Joanna Bérenger a critiqué également la façon dont le directeur général de la FCC sera nommé ainsi que la concentration des pouvoirs entre les mains de ce dernier. « La FCC aura le pouvoir de détecter les comptes financiers, de faire des enquêtes, de procéder à des arrestations sans passer par le bureau du DPP et même de contester la liberté conditionnelle. Il ne reste plus au MSM que de créer son propre tribunal, de nommer quelques agents pour y siéger. Ek kontrol tou zot mem. Il n’y aura plus de limite. Ce projet de loi met les pouvoirs d’enquête et de poursuite entre les mains d’une même autorité contrairement à l’esprit de la séparation des pouvoirs et de la démocratie », poursuit-elle.

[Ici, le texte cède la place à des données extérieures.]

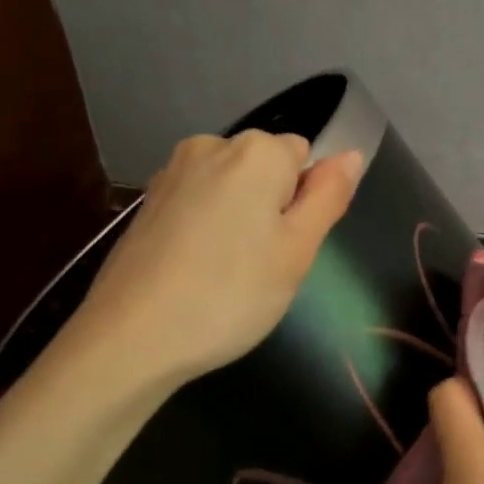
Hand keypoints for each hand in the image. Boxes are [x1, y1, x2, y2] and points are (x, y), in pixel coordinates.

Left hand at [80, 130, 362, 384]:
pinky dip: (206, 228)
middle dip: (272, 207)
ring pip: (230, 187)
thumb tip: (351, 155)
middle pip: (265, 168)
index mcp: (255, 152)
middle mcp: (210, 146)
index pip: (304, 156)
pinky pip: (198, 203)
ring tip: (228, 272)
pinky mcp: (147, 202)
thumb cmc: (231, 295)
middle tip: (264, 264)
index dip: (304, 202)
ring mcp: (172, 172)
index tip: (289, 246)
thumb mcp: (297, 251)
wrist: (132, 337)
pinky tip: (196, 270)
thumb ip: (328, 196)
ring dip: (239, 218)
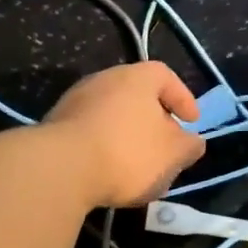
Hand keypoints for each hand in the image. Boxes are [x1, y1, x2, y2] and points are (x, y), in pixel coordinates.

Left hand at [45, 61, 206, 207]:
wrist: (60, 168)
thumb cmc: (127, 153)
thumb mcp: (172, 155)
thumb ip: (189, 146)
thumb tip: (192, 141)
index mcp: (136, 77)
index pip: (165, 76)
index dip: (183, 98)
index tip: (192, 122)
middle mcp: (103, 79)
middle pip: (136, 94)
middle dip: (153, 119)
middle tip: (165, 144)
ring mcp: (75, 100)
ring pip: (111, 113)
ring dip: (126, 134)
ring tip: (137, 163)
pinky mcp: (55, 125)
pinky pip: (89, 131)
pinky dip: (103, 145)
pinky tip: (107, 170)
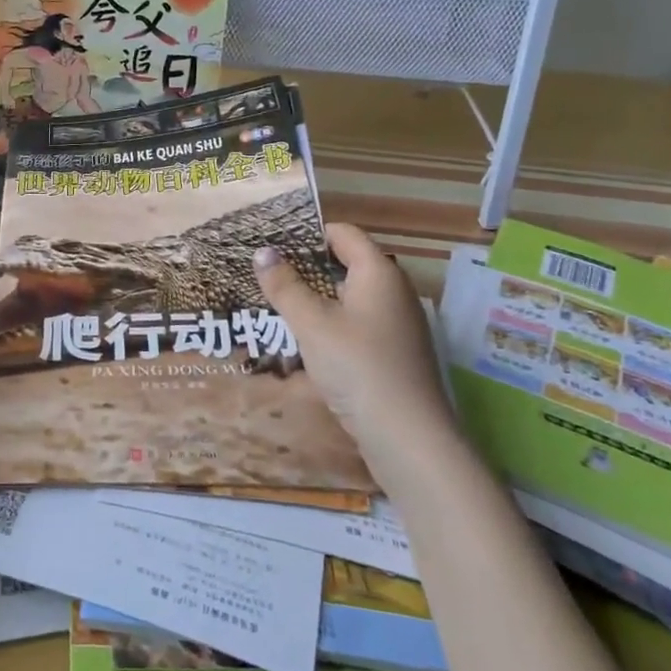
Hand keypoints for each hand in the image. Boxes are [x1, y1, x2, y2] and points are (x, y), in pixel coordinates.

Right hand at [254, 224, 452, 455]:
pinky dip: (331, 326)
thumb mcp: (311, 323)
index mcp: (378, 272)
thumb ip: (285, 286)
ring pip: (349, 298)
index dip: (307, 233)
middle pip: (345, 264)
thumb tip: (262, 252)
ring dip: (315, 300)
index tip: (271, 243)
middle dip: (305, 269)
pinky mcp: (394, 354)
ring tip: (275, 308)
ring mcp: (397, 324)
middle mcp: (393, 291)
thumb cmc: (357, 366)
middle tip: (265, 276)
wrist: (408, 437)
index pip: (342, 233)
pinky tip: (304, 344)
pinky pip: (357, 326)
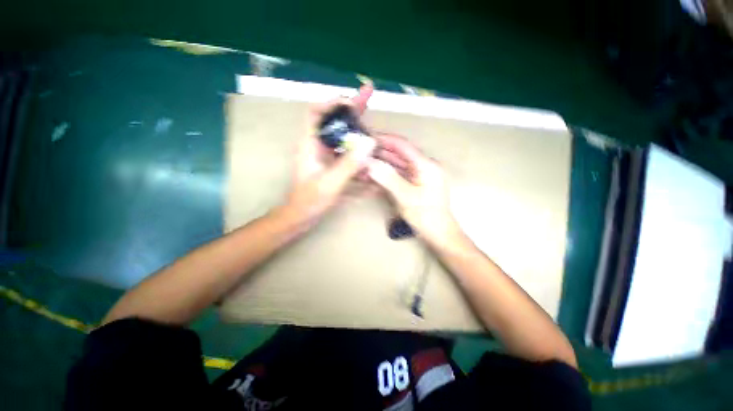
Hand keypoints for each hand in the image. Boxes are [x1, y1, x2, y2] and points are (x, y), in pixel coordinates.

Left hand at [284, 85, 375, 227]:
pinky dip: (357, 150)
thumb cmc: (310, 200)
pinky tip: (369, 152)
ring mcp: (325, 156)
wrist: (301, 216)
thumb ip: (349, 164)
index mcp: (310, 144)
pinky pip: (346, 152)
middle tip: (368, 95)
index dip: (332, 102)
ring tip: (374, 127)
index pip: (316, 112)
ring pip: (342, 136)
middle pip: (333, 121)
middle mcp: (317, 146)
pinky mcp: (331, 165)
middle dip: (351, 109)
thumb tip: (369, 142)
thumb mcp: (330, 183)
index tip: (352, 100)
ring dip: (357, 130)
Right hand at [368, 134, 458, 243]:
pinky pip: (399, 175)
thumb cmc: (426, 216)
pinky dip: (386, 175)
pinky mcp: (415, 184)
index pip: (403, 146)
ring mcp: (419, 175)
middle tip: (361, 152)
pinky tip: (373, 175)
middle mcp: (423, 166)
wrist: (438, 233)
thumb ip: (388, 178)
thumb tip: (370, 163)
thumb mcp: (406, 197)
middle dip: (380, 153)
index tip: (367, 137)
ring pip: (397, 165)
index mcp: (426, 165)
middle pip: (399, 154)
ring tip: (363, 163)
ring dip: (381, 164)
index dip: (385, 140)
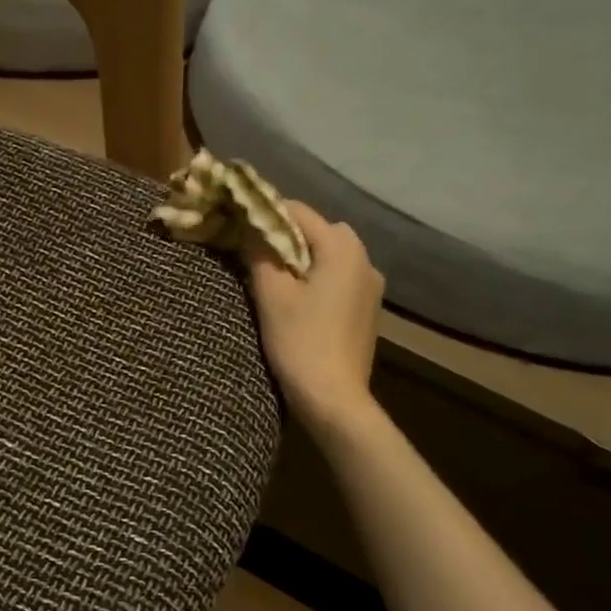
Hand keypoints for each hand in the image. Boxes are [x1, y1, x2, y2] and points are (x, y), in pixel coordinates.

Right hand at [248, 202, 384, 434]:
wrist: (334, 398)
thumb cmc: (300, 341)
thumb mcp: (271, 295)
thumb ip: (260, 253)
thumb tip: (252, 227)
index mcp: (342, 248)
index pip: (299, 211)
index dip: (266, 214)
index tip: (240, 225)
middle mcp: (364, 259)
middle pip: (319, 231)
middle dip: (287, 237)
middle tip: (255, 257)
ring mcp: (371, 286)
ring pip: (331, 256)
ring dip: (303, 260)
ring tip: (275, 281)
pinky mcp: (369, 310)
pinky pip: (340, 279)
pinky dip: (319, 279)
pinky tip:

Joanna Bérenger a rappelé que par le passé, dans le cas de la Prevention of Corruption Act, des personnalités comme Ivan Collendavelloo insistaient que tous les cas de poursuite passent obligatoirement par le bureau du DPP. Elle appréhende le risque que la FCC puisse clore tout dossier impliquant les personnalités proches du pouvoir sans aucune redevabilité. « À qui profite le crime si ce n’est au gouvernement ? » a-t-elle lancé.
Joanna Bérenger estime que le projet de loi empiète sur le pouvoir de poursuite d’une institution indépendante comme le DPP « dont les pouvoirs sont garantis par la Constitution pour instituer une institution habilitée à instituer des poursuites qui opère sous l’égide de l’exécutif ».

C’est ce cadre qui provoque la crainte de tout un chacun sur le risque que cette législation ouvre la voie à des abus contre tous les opposants qui n’approuvent pas la politique du MSM. « Il existe une crainte que les droits fondamentaux des opposants soient bafoués. Il existe aussi le risque de conflits entre les institutions », ajoute-t-elle.